You should always run dev stuff in containers to start with.
And when your system is compromised, reprovision from a higher scope, too many places to hide backdoors
It’s like if a bandaid fell into the soup pot. You could solve the problem by (A) fishing it out and giving the soup a good boil; or (B) new soup please!
You seem to be interpreting "please be careful when..." as "don't". I'm not sure how that interpretation makes any sense. Obviously they just mean, first kill the service (or better yet, shutdown the machine entirely) and then revoke the token...?
Make sure to have an up-to-date backup, that's offline, or at least not mounted on the affected computer.
Check for the dead-man switch, and if present, disarm it.
Only then revoke the tokens. Instead of immediately revoking the tokens, like one would normally do. Nobody is suggesting to keep the compromised tokens active longer than necessary.
I'm not quite sure of what this really accomplishes, like is it just M.A.D.? Like at that point the creds have been stolen and the whole machine is toast.

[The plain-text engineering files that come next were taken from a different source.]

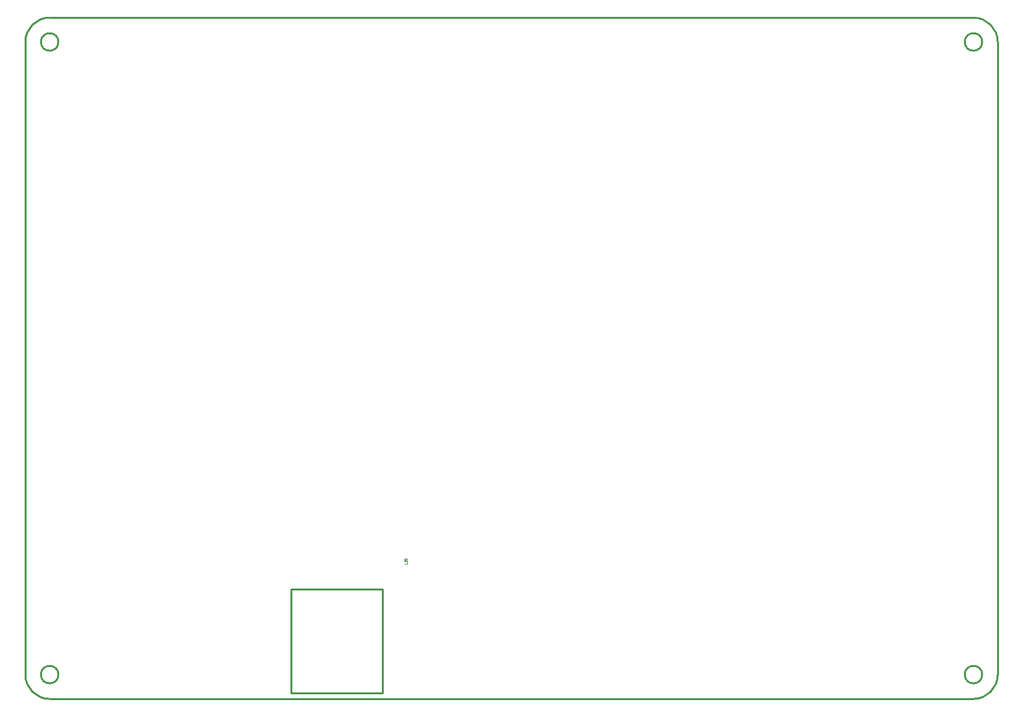
<source format=gm1>
G04*
G04 #@! TF.GenerationSoftware,Altium Limited,Altium Designer,18.1.9 (240)*
G04*
G04 Layer_Color=16711935*
%FSLAX25Y25*%
%MOIN*%
G70*
G01*
G75*
%ADD15C,0.01000*%
%ADD64C,0.00236*%
D15*
X272050Y302350D02*
G03*
X284550Y289850I12500J0D01*
G01*
X289050Y302350D02*
G03*
X289050Y302350I-4500J0D01*
G01*
X764050D02*
G03*
X764050Y302350I-4500J0D01*
G01*
X759550Y289850D02*
G03*
X772050Y302350I0J12500D01*
G01*
Y627350D02*
G03*
X759550Y639850I-12500J0D01*
G01*
X764050Y627350D02*
G03*
X764050Y627350I-4500J0D01*
G01*
X289050D02*
G03*
X289050Y627350I-4500J0D01*
G01*
X284550Y639850D02*
G03*
X272050Y627350I0J-12500D01*
G01*
X455839Y342270D02*
Y346207D01*
Y292902D02*
Y342270D01*
X408594Y346207D02*
X455839D01*
X408594Y292902D02*
X455839D01*
X408594D02*
Y346207D01*
X272050Y302350D02*
Y627350D01*
X284550Y289850D02*
X759550D01*
X772050Y302350D02*
Y627350D01*
X284550Y639850D02*
X759550D01*
D64*
X466926Y359400D02*
X468238D01*
X468500Y359662D01*
Y360187D01*
X468238Y360450D01*
X466926D01*
Y362024D02*
Y360974D01*
X467713D01*
X467451Y361499D01*
Y361761D01*
X467713Y362024D01*
X468238D01*
X468500Y361761D01*
Y361237D01*
X468238Y360974D01*
M02*

</source>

Let's say the attack becomes hugely succesful and the worm spreads to thousands of devices. GitHub/NPM could just revoke all compromised tokens (assuming they have a way to query) stopping the worm in its tracks. But because of the Dead Mans Switch, they'd know that in doing so, they'd be bricking thousands of their user's devices. So it effectively moves the responsibility to revoke compromised tokens from a central authority that could do it en-masse, to each individual who got compromised, greatly improving the worm's chances of survival.
Even after the owner has realized the attack and revoked the token, there’s next steps (alerting the community, pulling from NPM) that causing havoc delays even by just a bit.
Only if the goal is to actually spread fear in a civilian population. It's not clear what the motivation is here besides "the worm spreads itself lol".
The dead man's switch reminds me of worms and viruses from my childhood, whose primary purpose was apparently just to wreak havoc rather than direct financial gain. It's a childish gimmick.
If an infected computer gets disabled after deactivating one stolen credential, it might slow down the victim from deactivating their other stolen credentials.